The vehicle’s motorsport-spec construction marries the E-Transit Custom floorpan with a steel spaceframe and lightweight composite body panels. A bespoke 50 kWh liquid-cooled battery pack is mounted for optimum weight distribution and a low centre of gravity and can be fully recharged in approximately 45 minutes using a standard electric vehicle fast-charger.
A suite of onboard cameras can immerse audiences around the world in the action during SuperVan’s impressive high-performance runs. As on the Ford E‑Transit, the driver can pull camera feeds onto the in-cab screen and switch between them to help position the vehicle.
Ford Performance and STARD’s motorsport input is immediately obvious; the dramatically sculpted body’s front splitter, side skirts and rear diffuser would be at home on a racing car, while the radical rear design’s cutaways and dorsal fin flow into the rear wing to generate downforce and push the SuperVan into the track for as much grip as possible.
The latest Supervan continues the tradition started by the first one 51 years ago. That van has a mid-mounted engine taken from the Le Mans-winning Ford GT40. The next Supervan continued with the formula was taken further for SuperVan 2 with a lightened Transit Mk. 2 body draped over the monocoque. It had the 590 ps Cosworth V8 of Ford’s C100 racing car.

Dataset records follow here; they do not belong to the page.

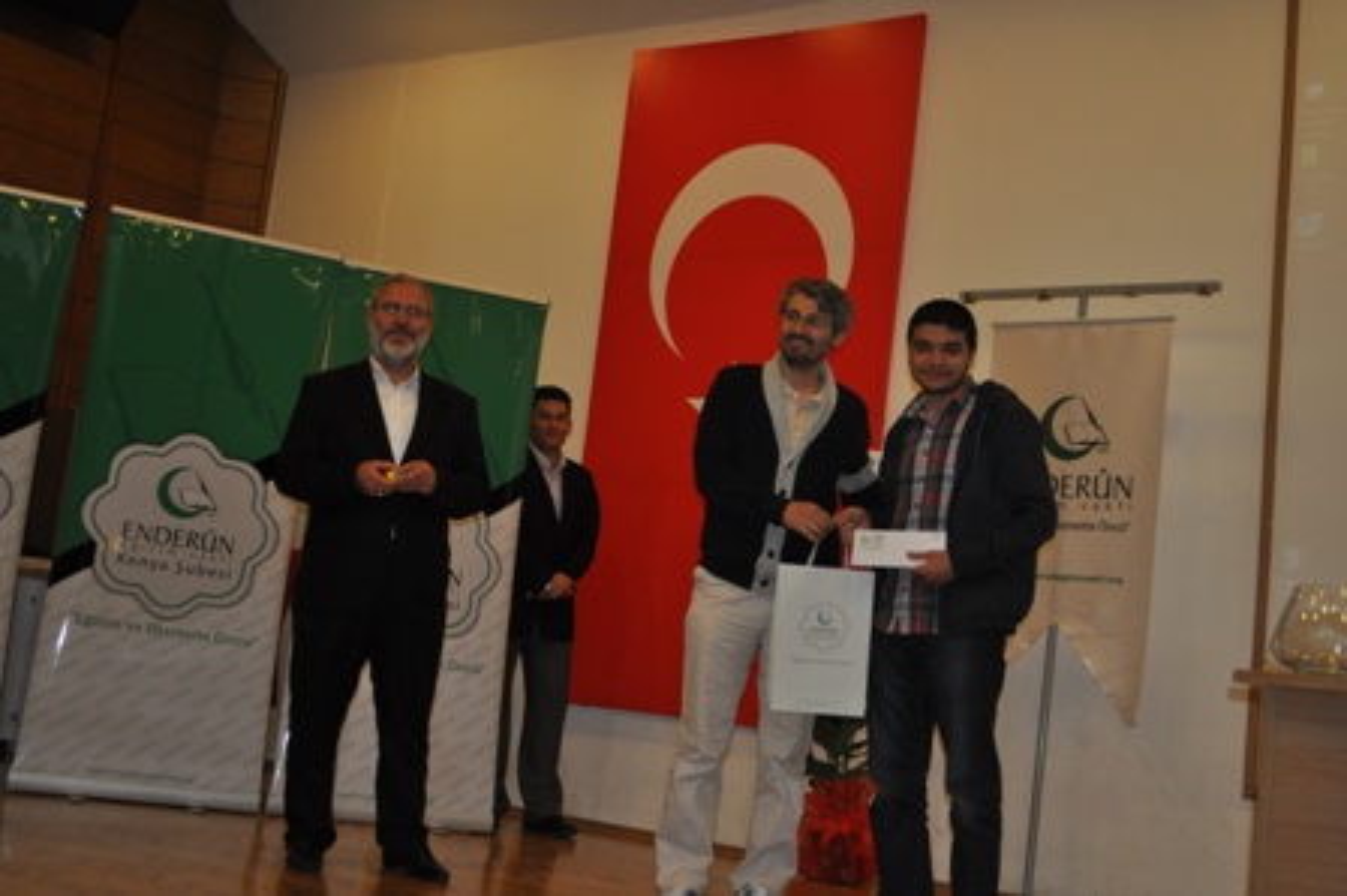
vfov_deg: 28.0
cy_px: 448
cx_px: 674
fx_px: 1795
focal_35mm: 48
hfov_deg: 41.1
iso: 800
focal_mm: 32
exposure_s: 1/60
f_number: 4.8
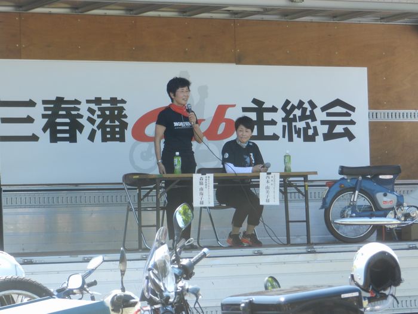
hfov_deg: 12.3
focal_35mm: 160
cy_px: 157
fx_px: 1932
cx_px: 209
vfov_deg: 9.3
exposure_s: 1/160
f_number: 5.3
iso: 160
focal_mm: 28.4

The Supervan 3 was a facelifted Transit Mk. 3 lookalike, powered by the 650 ps Cosworth HB engine used in Formula 1 cars then.
Evolution of Ford SuperVans
Beyond demonstrating Ford’s advanced electric vehicle and connectivity know-how, the Electric SuperVan is also a high-speed science experiment. Its demanding driving scenarios and unrestricted design concept allow Ford to push the boundaries of electric vehicle engineering and connectivity to improve its future race cars and road-going vehicles, software and services.